More metadata translates to being more data informed. This is especially true for data tables, the foundation of any data warehouse. Easily editable metadata promotes the updating of table descriptions and column comments, bypassing complicated and user restricted commands. Surfacing table lineage provides additional context of the data landscape.
We also surface column popularity and the distribution of column values for low-cardinality columns, which helps to bring context to the forefront. Commonly joined tables, related queries, etc. are on our roadmap and will provide even more context.

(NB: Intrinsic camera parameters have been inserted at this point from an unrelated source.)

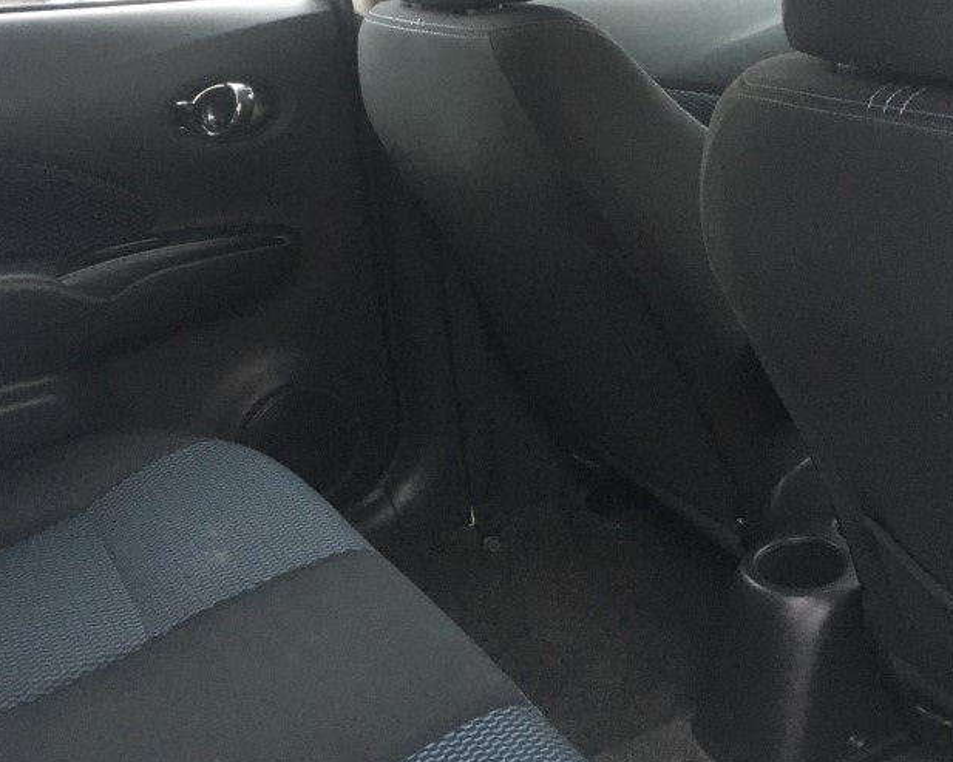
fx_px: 1325
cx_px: 513
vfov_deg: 32.0
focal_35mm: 47
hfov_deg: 39.5
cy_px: 346
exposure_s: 1/30
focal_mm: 4.15
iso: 200
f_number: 2.2
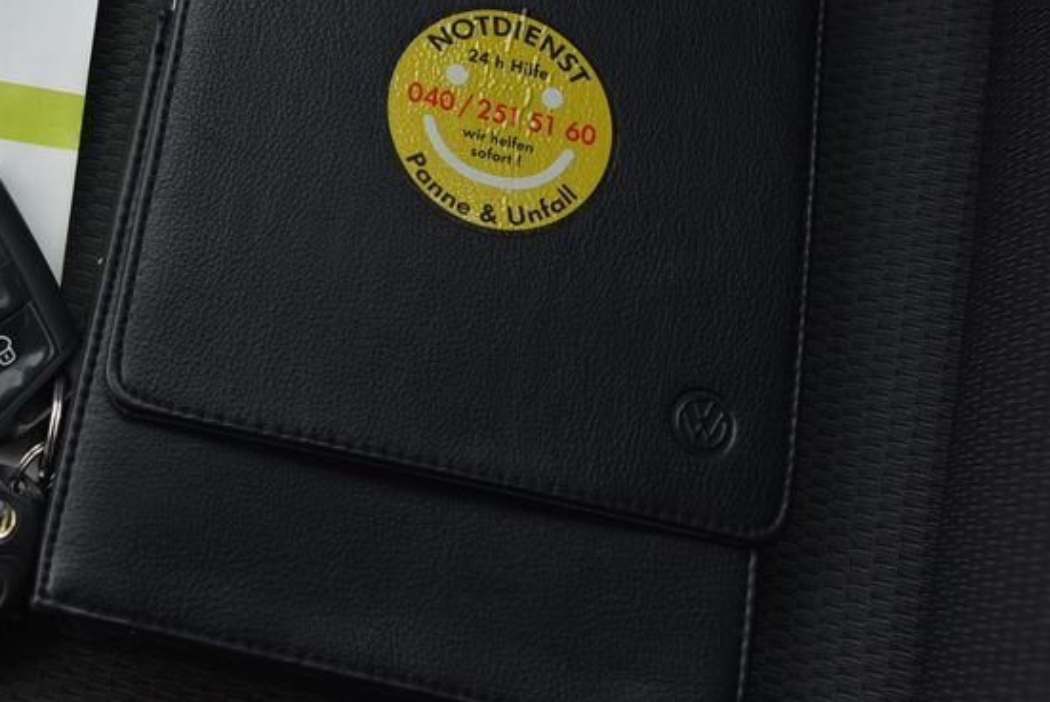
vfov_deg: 20.8
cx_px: 141
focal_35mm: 65
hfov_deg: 29.9
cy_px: 172
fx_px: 1897
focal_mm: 35
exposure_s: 1/100
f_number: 5
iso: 500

iii) Employee-centric Data
Employees are the ultimate holders of tribal knowledge so we created a dedicated user page to reflect this. We consolidate all of the data resources an employee has created, consumed, or favorited. Any employee in the company can view the page of any other employee, which promotes transparency from both production and consumption standpoints.
iv) Team-centric Data
Another source of tribal knowledge within Airbnb is teams. Teams have tables they query, dashboards they create and view, team metrics they track, etc. We found that employees spend a lot of time telling people about the same resources so we designed a way for them to link to and curate these popular items.
A Peek at the Tech Stack
Given our ecosystem is represented as a graph, it was both logical and performant to use a graph database to store the data. We choose Neo4j because it integrates well with Elasticsearch (commonplace at Airbnb), and it has Python bindings. We use Flask as a lightweight Python web framework for the API, which is consistent with a number of open source Airbnb data tools like Airflow, The Knowledge Repository, and Superset. The single page web app leverages React and Redux.
One of our project goals is to help build trust in data. We therefore embraced a product mindset from the start to ensure a thoughtful UI and UX, and ultimately build a delightful data product to achieve this goal.
Learnings + Future Work
Our work creating a self-service data culture is not over. It takes time for employees to change habits and incorporate a new tool into their workflows. Although asking a colleague about data is easy, it is highly inefficient at scale. It can be hard to re-train yourself to search for data on your own. Education about data and the Dataportal are ongoing efforts.
Our future work will focus on improving discovery by surfacing insights from the graph in the form of user-specific recommendations and notifications. To further address the problem of trust, we plan on creating a data certification process with a rubric for both certifiers and content. Certified content will be boosted in rankings to help promote its relevance.